J Intensive Care. 2018;6:46

Authors: Tokioka F, Okamoto H, Yamazaki A, Itou A, Ishida T

Abstract
Background: Quick Sepsis-related Organ Failure Assessment (qSOFA) is a new screening system for sepsis. The prognostic performance of qSOFA for patients with suspected infections outside the intensive care unit (ICU) is similar to that of full SOFA; however, its performance for community-acquired pneumonia (CAP) has not yet been evaluated in detail.The objectives of the present study were to compare the prognostic performance of qSOFA with existing pneumonia severity scores, such as CURB-65 (confusion, blood urea nitrogen > 19 mg/dL, respiratory rate ≥ 30/min, systolic blood pressure < 90 mmHg, or diastolic blood pressure ≤ 60 mmHg, age ≥ 65 years) and the pneumonia severity index (PSI), and examine its usefulness for predicting mortality and ICU admission in patients with CAP of high severity and mortality that requires hospitalization.
Methods: We performed a secondary analysis of data from a prospective observational study of adult patients who were admitted to our hospital between October 2010 and June 2016. We compared the prognostic performance of qSOFA, CURB-65, and PSI for predicting in-hospital mortality and ICU admission using the C statistics.
Results: The median age of the 1045 enrolled patients was 77 (68-83) years, and 71.4% were males.
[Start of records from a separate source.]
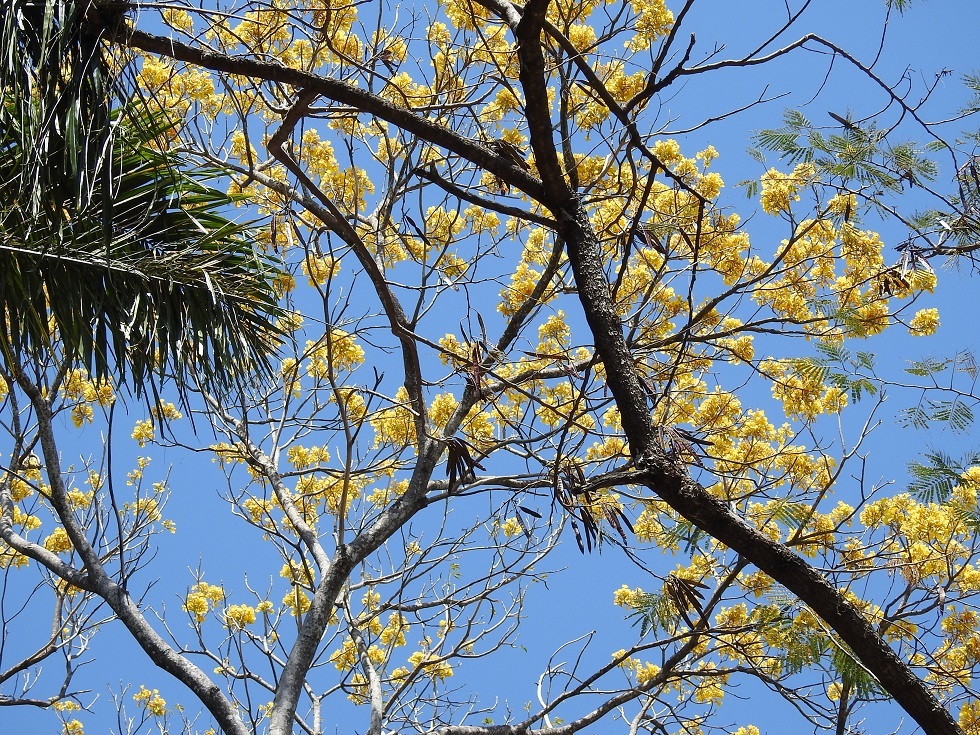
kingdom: Plantae
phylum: Tracheophyta
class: Magnoliopsida
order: Lamiales
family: Bignoniaceae
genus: Handroanthus
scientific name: Handroanthus chrysanthus
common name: Trumpet trees
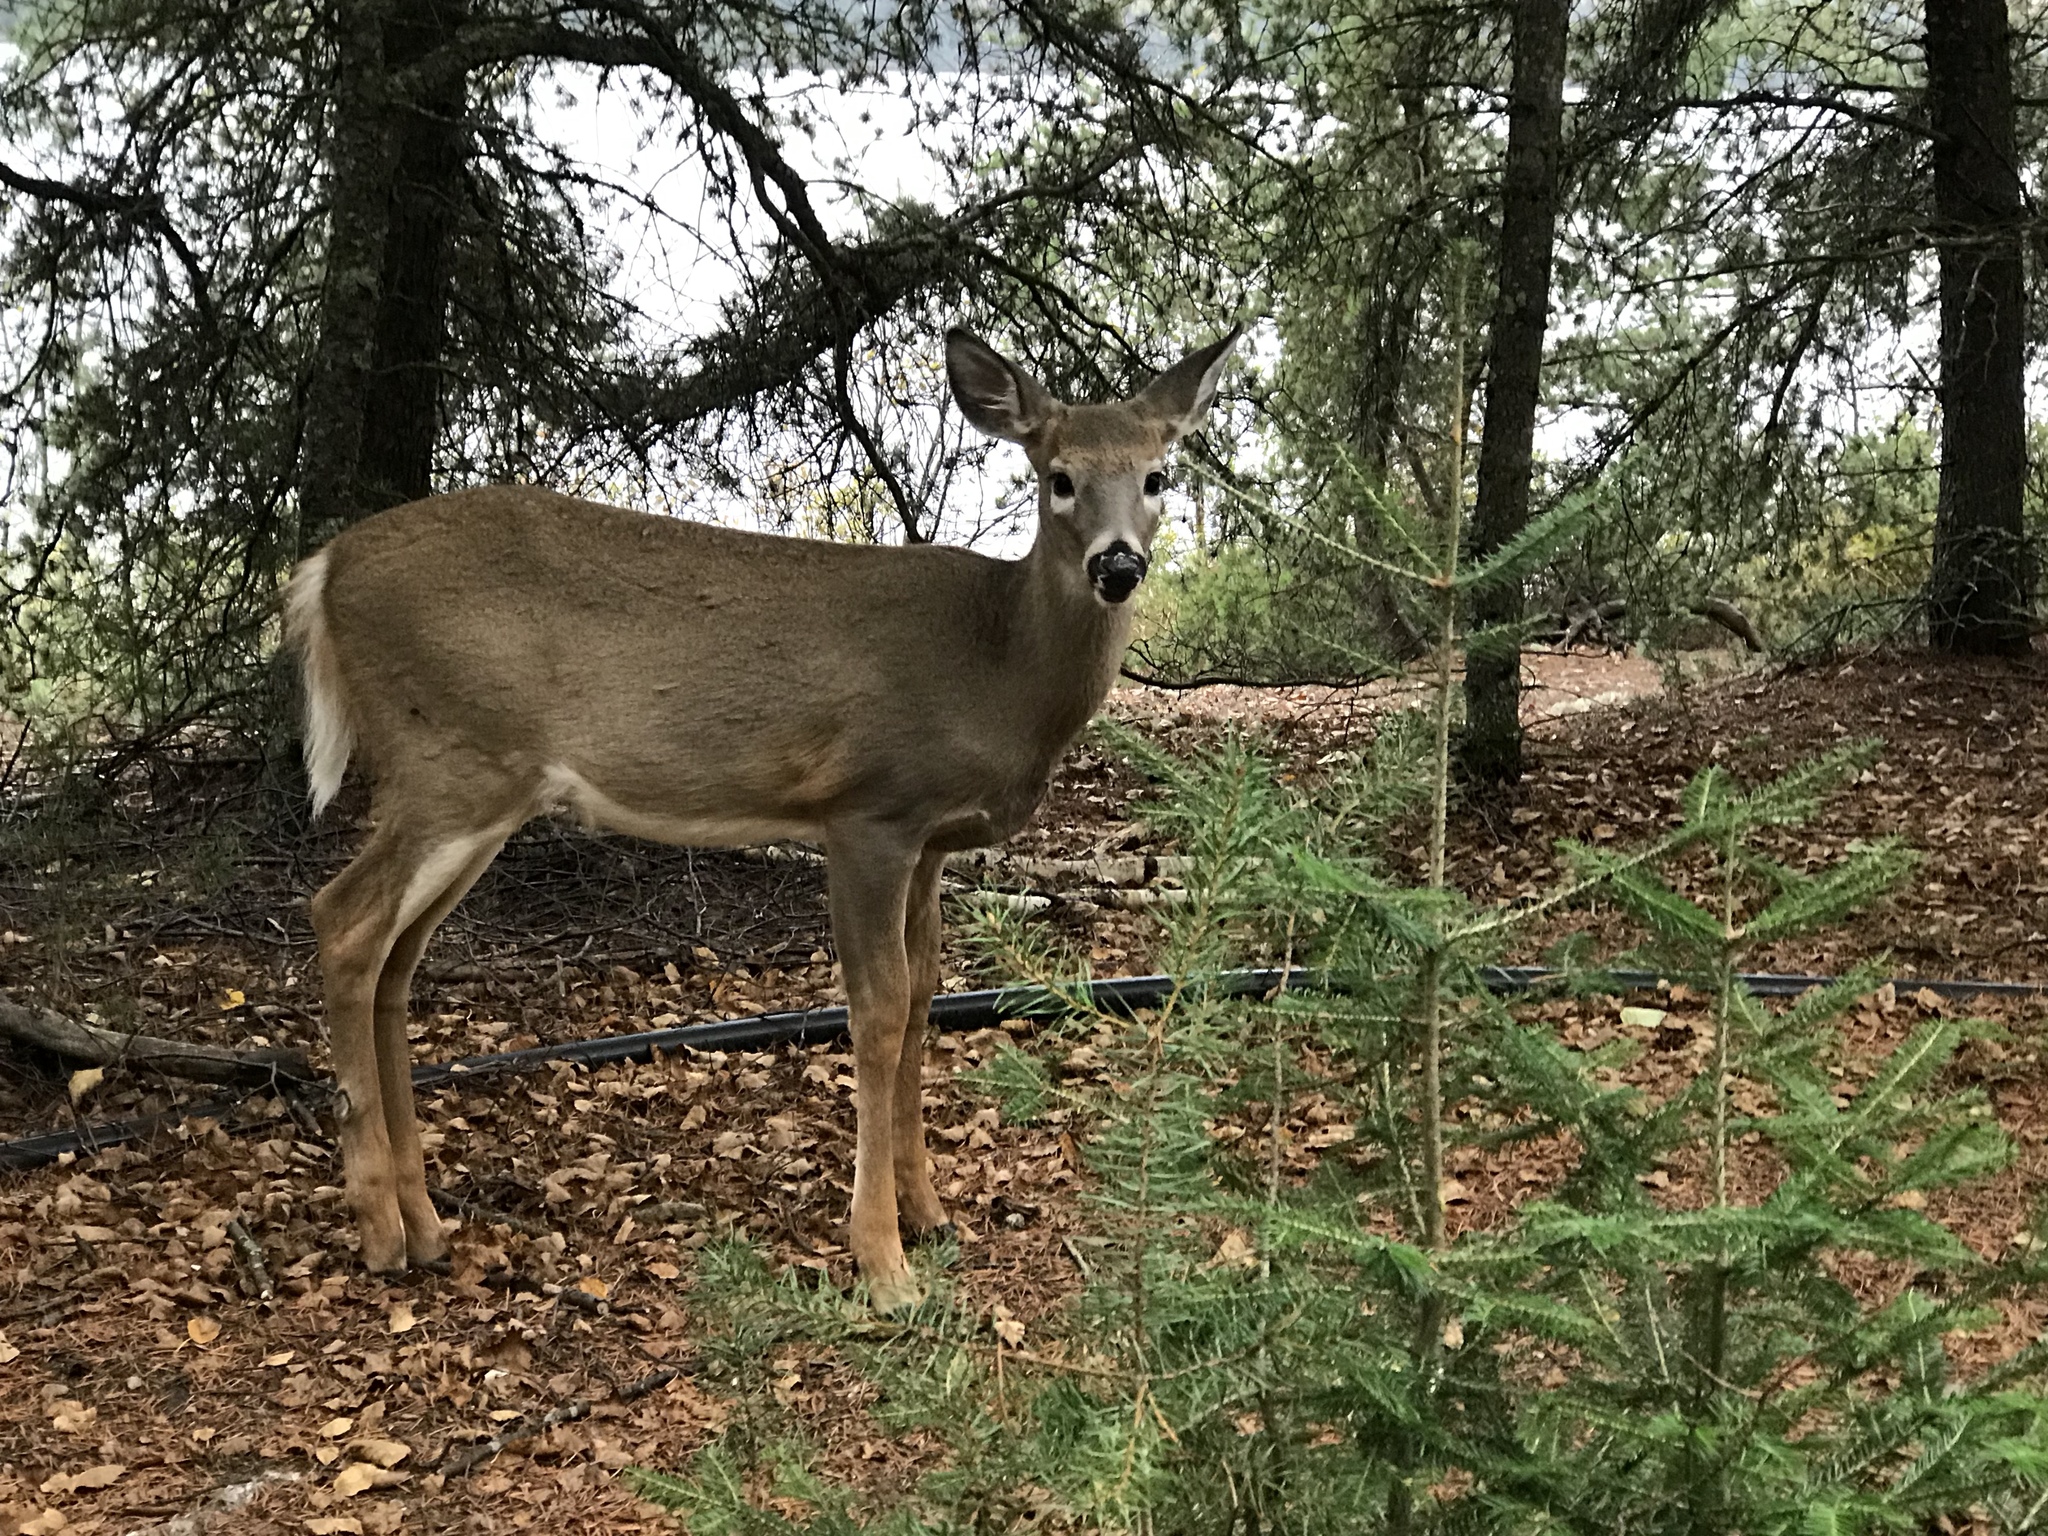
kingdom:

The in-hospital mortality and ICU admission rates of the entire cohort were 6.1 and 7.9%, respectively. All scores were significantly higher in non-survivors and ICU admission patients than in survivors and non-ICU admission patients (p < 0.001). The C statistics of qSOFA for predicting in-hospital mortality was 0.69 (95% CI 0.63-0.75), and no significant differences were observed between CURB-65 (C statistics, 0.75; 95% CI 0.69-0.81) and PSI (C statistics, 0.74; 95% CI 0.69-0.80). The C statistics of qSOFA for predicting ICU admission was 0.76 (95% CI 0.71-0.80), and no significant differences were noted between CURB-65 (C statistics, 0.73; 95% CI 0.67-0.79) and PSI (C statistics, 0.72; 95% CI 0.66-0.78).
Conclusions: Regarding hospitalized CAP, the prognostic performance of qSOFA for in-hospital mortality and ICU admission was not significantly different from those of CURB-65 and PSI. qSOFA only requires a few items and vital signs, and, thus, may be particularly useful for emergency department or non-respiratory specialists.